• [Exercise inputs]

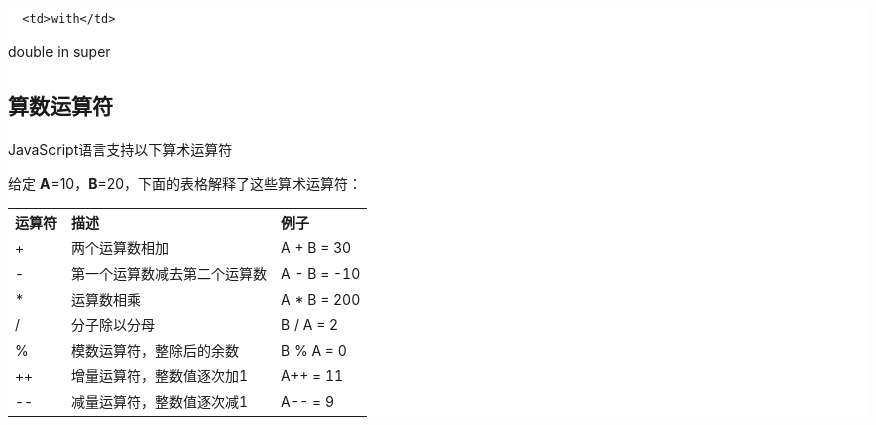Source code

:       <td>with</td>
   </tr>
   <tr>
      <td>double</td>
      <td>in</td>
      <td>super</td>
      <td></td>
   </tr>
</table>  

## 算数运算符 

JavaScript语言支持以下算术运算符 

给定 **A**=10，**B**=20，下面的表格解释了这些算术运算符：  

<table>
<tbody>
<tr>
<th align="left">运算符</th>  <th align="left">描述</th> <th align="left">例子</th>
</tr>
<tr>
<td>+</td>
<td>两个运算数相加</td>
<td>A + B = 30</td>
</tr>
<tr>
<td>-</td>
<td>第一个运算数减去第二个运算数</td>
<td>A - B = -10</td>
</tr>
<tr>
<td>*</td>
<td>运算数相乘   </td>
<td>A * B = 200</td>
</tr>
<tr>
<td>/</td>
<td>分子除以分母</td>
<td>B / A = 2</td>
</tr>
<tr>
<td>%</td>
<td>模数运算符，整除后的余数</td>
<td>B % A = 0</td>
</tr>
<tr>
<td>++</td>
<td>增量运算符，整数值逐次加1</td>
<td>A++ = 11</td>
</tr>
<tr>
<td>--</td>
<td>减量运算符，整数值逐次减1</td>
<td>A-- = 9</td> </tr> 
</tbody>
</table>
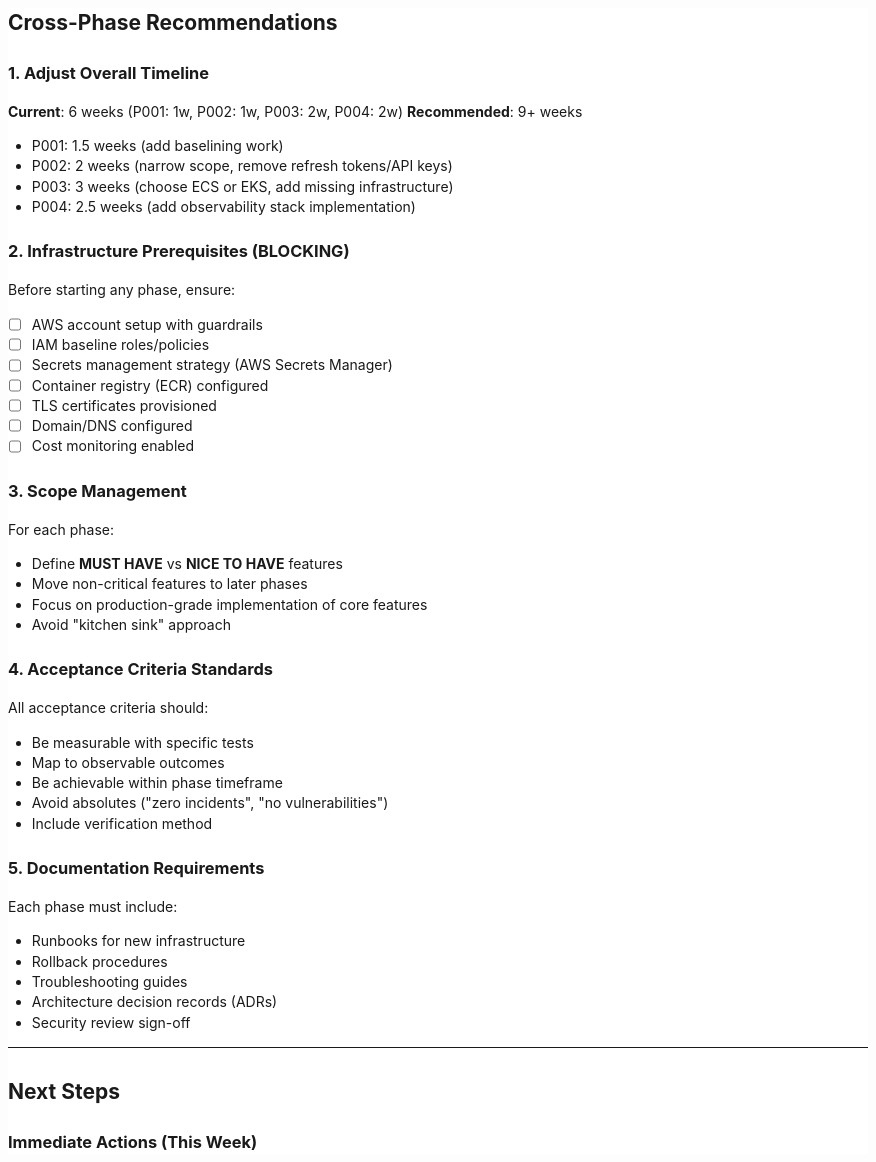 
## Cross-Phase Recommendations

### 1. Adjust Overall Timeline
**Current**: 6 weeks (P001: 1w, P002: 1w, P003: 2w, P004: 2w)
**Recommended**: 9+ weeks
- P001: 1.5 weeks (add baselining work)
- P002: 2 weeks (narrow scope, remove refresh tokens/API keys)
- P003: 3 weeks (choose ECS or EKS, add missing infrastructure)
- P004: 2.5 weeks (add observability stack implementation)

### 2. Infrastructure Prerequisites (BLOCKING)
Before starting any phase, ensure:
- [ ] AWS account setup with guardrails
- [ ] IAM baseline roles/policies
- [ ] Secrets management strategy (AWS Secrets Manager)
- [ ] Container registry (ECR) configured
- [ ] TLS certificates provisioned
- [ ] Domain/DNS configured
- [ ] Cost monitoring enabled

### 3. Scope Management
For each phase:
- Define **MUST HAVE** vs **NICE TO HAVE** features
- Move non-critical features to later phases
- Focus on production-grade implementation of core features
- Avoid "kitchen sink" approach

### 4. Acceptance Criteria Standards
All acceptance criteria should:
- Be measurable with specific tests
- Map to observable outcomes
- Be achievable within phase timeframe
- Avoid absolutes ("zero incidents", "no vulnerabilities")
- Include verification method

### 5. Documentation Requirements
Each phase must include:
- Runbooks for new infrastructure
- Rollback procedures
- Troubleshooting guides
- Architecture decision records (ADRs)
- Security review sign-off

---

## Next Steps

### Immediate Actions (This Week)
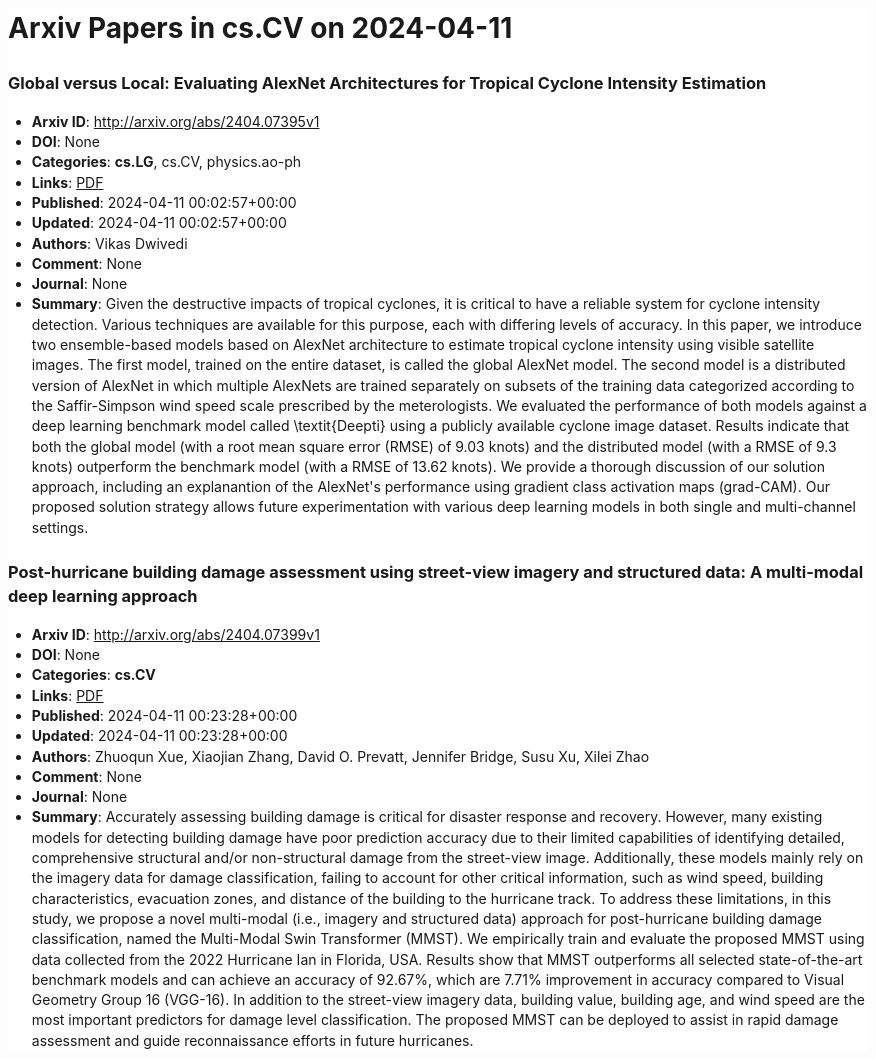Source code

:# Arxiv Papers in cs.CV on 2024-04-11
### Global versus Local: Evaluating AlexNet Architectures for Tropical Cyclone Intensity Estimation
- **Arxiv ID**: http://arxiv.org/abs/2404.07395v1
- **DOI**: None
- **Categories**: **cs.LG**, cs.CV, physics.ao-ph
- **Links**: [PDF](http://arxiv.org/pdf/2404.07395v1)
- **Published**: 2024-04-11 00:02:57+00:00
- **Updated**: 2024-04-11 00:02:57+00:00
- **Authors**: Vikas Dwivedi
- **Comment**: None
- **Journal**: None
- **Summary**: Given the destructive impacts of tropical cyclones, it is critical to have a reliable system for cyclone intensity detection. Various techniques are available for this purpose, each with differing levels of accuracy. In this paper, we introduce two ensemble-based models based on AlexNet architecture to estimate tropical cyclone intensity using visible satellite images. The first model, trained on the entire dataset, is called the global AlexNet model. The second model is a distributed version of AlexNet in which multiple AlexNets are trained separately on subsets of the training data categorized according to the Saffir-Simpson wind speed scale prescribed by the meterologists. We evaluated the performance of both models against a deep learning benchmark model called \textit{Deepti} using a publicly available cyclone image dataset. Results indicate that both the global model (with a root mean square error (RMSE) of 9.03 knots) and the distributed model (with a RMSE of 9.3 knots) outperform the benchmark model (with a RMSE of 13.62 knots). We provide a thorough discussion of our solution approach, including an explanantion of the AlexNet's performance using gradient class activation maps (grad-CAM). Our proposed solution strategy allows future experimentation with various deep learning models in both single and multi-channel settings.



### Post-hurricane building damage assessment using street-view imagery and structured data: A multi-modal deep learning approach
- **Arxiv ID**: http://arxiv.org/abs/2404.07399v1
- **DOI**: None
- **Categories**: **cs.CV**
- **Links**: [PDF](http://arxiv.org/pdf/2404.07399v1)
- **Published**: 2024-04-11 00:23:28+00:00
- **Updated**: 2024-04-11 00:23:28+00:00
- **Authors**: Zhuoqun Xue, Xiaojian Zhang, David O. Prevatt, Jennifer Bridge, Susu Xu, Xilei Zhao
- **Comment**: None
- **Journal**: None
- **Summary**: Accurately assessing building damage is critical for disaster response and recovery. However, many existing models for detecting building damage have poor prediction accuracy due to their limited capabilities of identifying detailed, comprehensive structural and/or non-structural damage from the street-view image. Additionally, these models mainly rely on the imagery data for damage classification, failing to account for other critical information, such as wind speed, building characteristics, evacuation zones, and distance of the building to the hurricane track. To address these limitations, in this study, we propose a novel multi-modal (i.e., imagery and structured data) approach for post-hurricane building damage classification, named the Multi-Modal Swin Transformer (MMST). We empirically train and evaluate the proposed MMST using data collected from the 2022 Hurricane Ian in Florida, USA. Results show that MMST outperforms all selected state-of-the-art benchmark models and can achieve an accuracy of 92.67%, which are 7.71% improvement in accuracy compared to Visual Geometry Group 16 (VGG-16). In addition to the street-view imagery data, building value, building age, and wind speed are the most important predictors for damage level classification. The proposed MMST can be deployed to assist in rapid damage assessment and guide reconnaissance efforts in future hurricanes.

• [Action item]
Reproduce the text of all the records above character for character, leaving the pictures out.

• [Answer to the exercise]
Source code

:       <td>with</td>
   </tr>
   <tr>
      <td>double</td>
      <td>in</td>
      <td>super</td>
      <td></td>
   </tr>
</table>  

## 算数运算符 

JavaScript语言支持以下算术运算符 

给定 **A**=10，**B**=20，下面的表格解释了这些算术运算符：  

<table>
<tbody>
<tr>
<th align="left">运算符</th>  <th align="left">描述</th> <th align="left">例子</th>
</tr>
<tr>
<td>+</td>
<td>两个运算数相加</td>
<td>A + B = 30</td>
</tr>
<tr>
<td>-</td>
<td>第一个运算数减去第二个运算数</td>
<td>A - B = -10</td>
</tr>
<tr>
<td>*</td>
<td>运算数相乘   </td>
<td>A * B = 200</td>
</tr>
<tr>
<td>/</td>
<td>分子除以分母</td>
<td>B / A = 2</td>
</tr>
<tr>
<td>%</td>
<td>模数运算符，整除后的余数</td>
<td>B % A = 0</td>
</tr>
<tr>
<td>++</td>
<td>增量运算符，整数值逐次加1</td>
<td>A++ = 11</td>
</tr>
<tr>
<td>--</td>
<td>减量运算符，整数值逐次减1</td>
<td>A-- = 9</td> </tr> 
</tbody>
</table>
## Cross-Phase Recommendations

### 1. Adjust Overall Timeline
**Current**: 6 weeks (P001: 1w, P002: 1w, P003: 2w, P004: 2w)
**Recommended**: 9+ weeks
- P001: 1.5 weeks (add baselining work)
- P002: 2 weeks (narrow scope, remove refresh tokens/API keys)
- P003: 3 weeks (choose ECS or EKS, add missing infrastructure)
- P004: 2.5 weeks (add observability stack implementation)

### 2. Infrastructure Prerequisites (BLOCKING)
Before starting any phase, ensure:
- [ ] AWS account setup with guardrails
- [ ] IAM baseline roles/policies
- [ ] Secrets management strategy (AWS Secrets Manager)
- [ ] Container registry (ECR) configured
- [ ] TLS certificates provisioned
- [ ] Domain/DNS configured
- [ ] Cost monitoring enabled

### 3. Scope Management
For each phase:
- Define **MUST HAVE** vs **NICE TO HAVE** features
- Move non-critical features to later phases
- Focus on production-grade implementation of core features
- Avoid "kitchen sink" approach

### 4. Acceptance Criteria Standards
All acceptance criteria should:
- Be measurable with specific tests
- Map to observable outcomes
- Be achievable within phase timeframe
- Avoid absolutes ("zero incidents", "no vulnerabilities")
- Include verification method

### 5. Documentation Requirements
Each phase must include:
- Runbooks for new infrastructure
- Rollback procedures
- Troubleshooting guides
- Architecture decision records (ADRs)
- Security review sign-off

---

## Next Steps

### Immediate Actions (This Week)
Source code

:# Arxiv Papers in cs.CV on 2024-04-11
### Global versus Local: Evaluating AlexNet Architectures for Tropical Cyclone Intensity Estimation
- **Arxiv ID**: http://arxiv.org/abs/2404.07395v1
- **DOI**: None
- **Categories**: **cs.LG**, cs.CV, physics.ao-ph
- **Links**: [PDF](http://arxiv.org/pdf/2404.07395v1)
- **Published**: 2024-04-11 00:02:57+00:00
- **Updated**: 2024-04-11 00:02:57+00:00
- **Authors**: Vikas Dwivedi
- **Comment**: None
- **Journal**: None
- **Summary**: Given the destructive impacts of tropical cyclones, it is critical to have a reliable system for cyclone intensity detection. Various techniques are available for this purpose, each with differing levels of accuracy. In this paper, we introduce two ensemble-based models based on AlexNet architecture to estimate tropical cyclone intensity using visible satellite images. The first model, trained on the entire dataset, is called the global AlexNet model. The second model is a distributed version of AlexNet in which multiple AlexNets are trained separately on subsets of the training data categorized according to the Saffir-Simpson wind speed scale prescribed by the meterologists. We evaluated the performance of both models against a deep learning benchmark model called \textit{Deepti} using a publicly available cyclone image dataset. Results indicate that both the global model (with a root mean square error (RMSE) of 9.03 knots) and the distributed model (with a RMSE of 9.3 knots) outperform the benchmark model (with a RMSE of 13.62 knots). We provide a thorough discussion of our solution approach, including an explanantion of the AlexNet's performance using gradient class activation maps (grad-CAM). Our proposed solution strategy allows future experimentation with various deep learning models in both single and multi-channel settings.



### Post-hurricane building damage assessment using street-view imagery and structured data: A multi-modal deep learning approach
- **Arxiv ID**: http://arxiv.org/abs/2404.07399v1
- **DOI**: None
- **Categories**: **cs.CV**
- **Links**: [PDF](http://arxiv.org/pdf/2404.07399v1)
- **Published**: 2024-04-11 00:23:28+00:00
- **Updated**: 2024-04-11 00:23:28+00:00
- **Authors**: Zhuoqun Xue, Xiaojian Zhang, David O. Prevatt, Jennifer Bridge, Susu Xu, Xilei Zhao
- **Comment**: None
- **Journal**: None
- **Summary**: Accurately assessing building damage is critical for disaster response and recovery. However, many existing models for detecting building damage have poor prediction accuracy due to their limited capabilities of identifying detailed, comprehensive structural and/or non-structural damage from the street-view image. Additionally, these models mainly rely on the imagery data for damage classification, failing to account for other critical information, such as wind speed, building characteristics, evacuation zones, and distance of the building to the hurricane track. To address these limitations, in this study, we propose a novel multi-modal (i.e., imagery and structured data) approach for post-hurricane building damage classification, named the Multi-Modal Swin Transformer (MMST). We empirically train and evaluate the proposed MMST using data collected from the 2022 Hurricane Ian in Florida, USA. Results show that MMST outperforms all selected state-of-the-art benchmark models and can achieve an accuracy of 92.67%, which are 7.71% improvement in accuracy compared to Visual Geometry Group 16 (VGG-16). In addition to the street-view imagery data, building value, building age, and wind speed are the most important predictors for damage level classification. The proposed MMST can be deployed to assist in rapid damage assessment and guide reconnaissance efforts in future hurricanes.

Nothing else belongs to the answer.